Without fruitfulness, we also cannot see the value or virtues of Christianity’s greatest model: the Virgin Mother. She only makes sense within a context of fruitfulness, despite still being the most powerful woman in the world.
The desire to nurture others is deep in the heart of every woman – even women who don’t know what it is or how it works in their lives, as we saw above with the successful secular women. Women were made to nurture something. We can see this in the current popularity of pets. Women are trying to fill the void that has been made by the absence of children and grandchild.
This desire is not going away, but will only find new avenues for expression. We are made to be fruitful.

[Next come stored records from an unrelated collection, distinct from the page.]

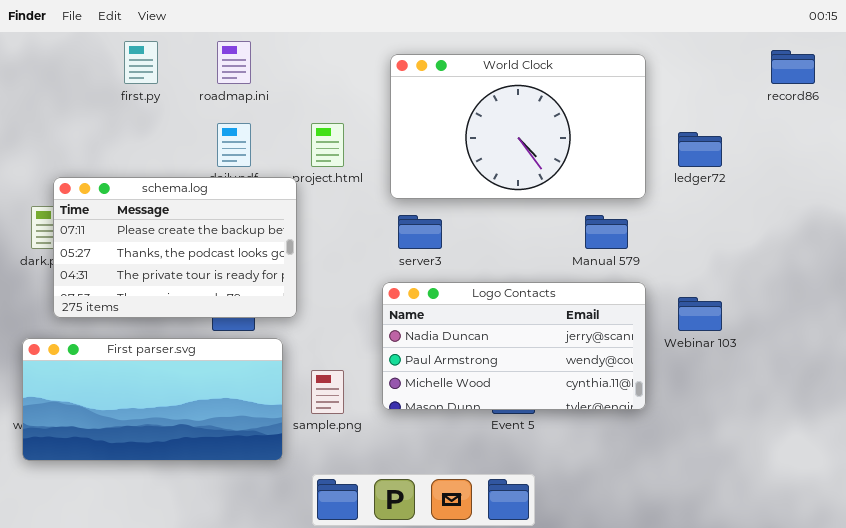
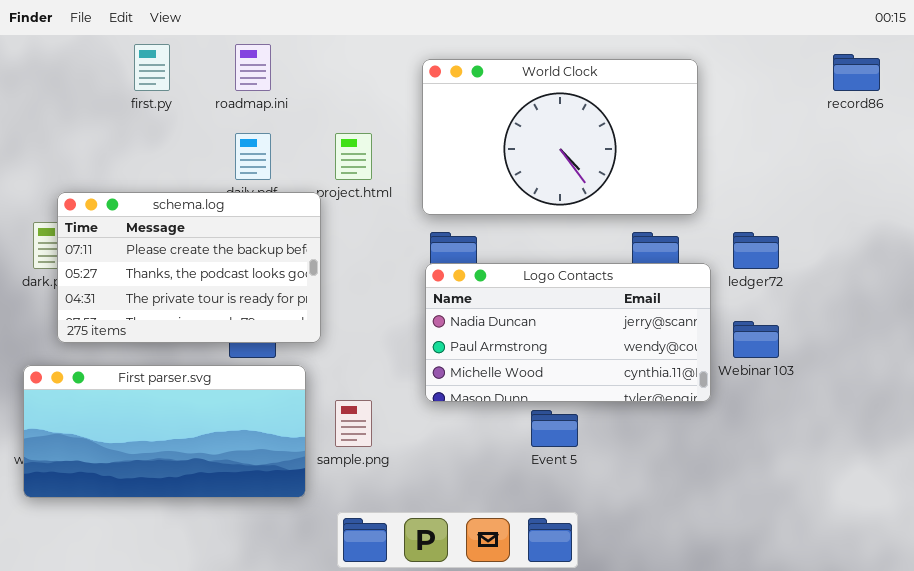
ledger72: [678,132,722,167] -> [733,232,779,269], moved
Logo Contacts: [382,282,646,410] -> [425,263,711,402], moved

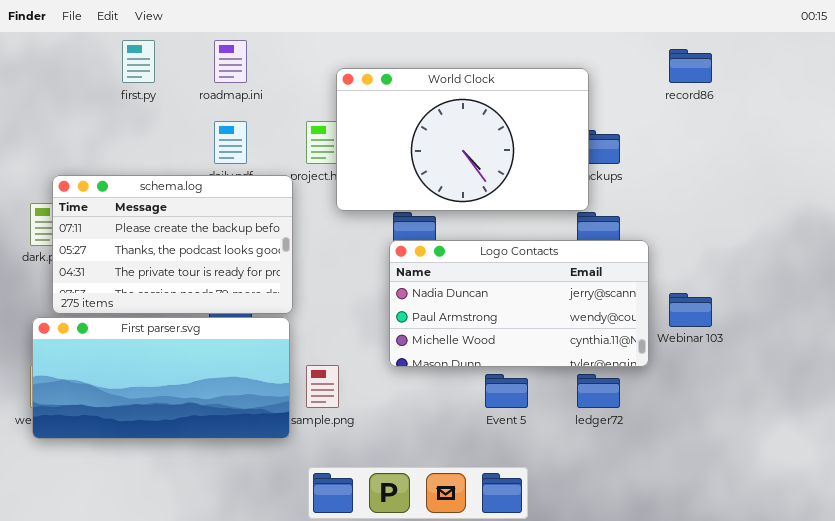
record86: [833,54,880,91] -> [669,49,712,83], moved
World Clock: [422,59,698,215] -> [336,68,589,211], moved
ledger72: [733,232,779,269] -> [577,374,620,408], moved
First parser.svg: [23,365,306,498] -> [32,317,290,439], moved

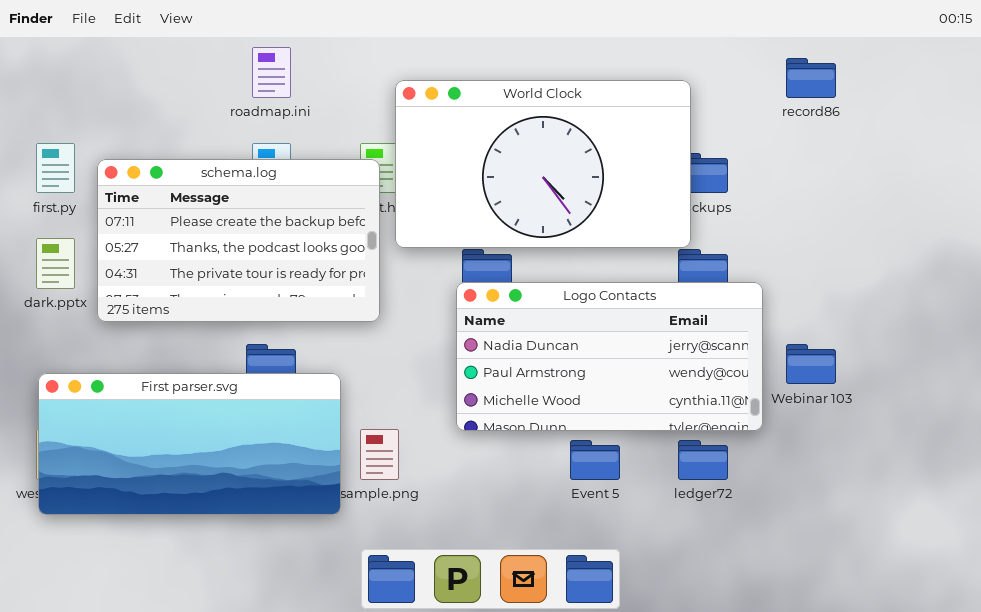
first.py: [122,40,155,83] -> [36,143,75,193], moved
schema.log: [52,175,293,314] -> [97,159,380,322], moved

Gertrude von le Fort made it clear in her writings that the problem with women isn’t that we are weak. It is that we are powerful. We are living in a time unlike any other when we can see the chaotic power of women on display, like the violent destruction of a tempest, or the hidden power of a deadly riptide. Women are powerful. The key for us is to surrender what can be destructive power and live in the will of God. And the solution for that is already with us, it is a return to the Woman, the Star of the Sea, whom St. Bernard promises us will never abandon us, but will ever guide us safely to shore.
Our Lady, no matter how out of vogue she may be today, in light of the context of fruitfulness, remains the perfect model of femininity.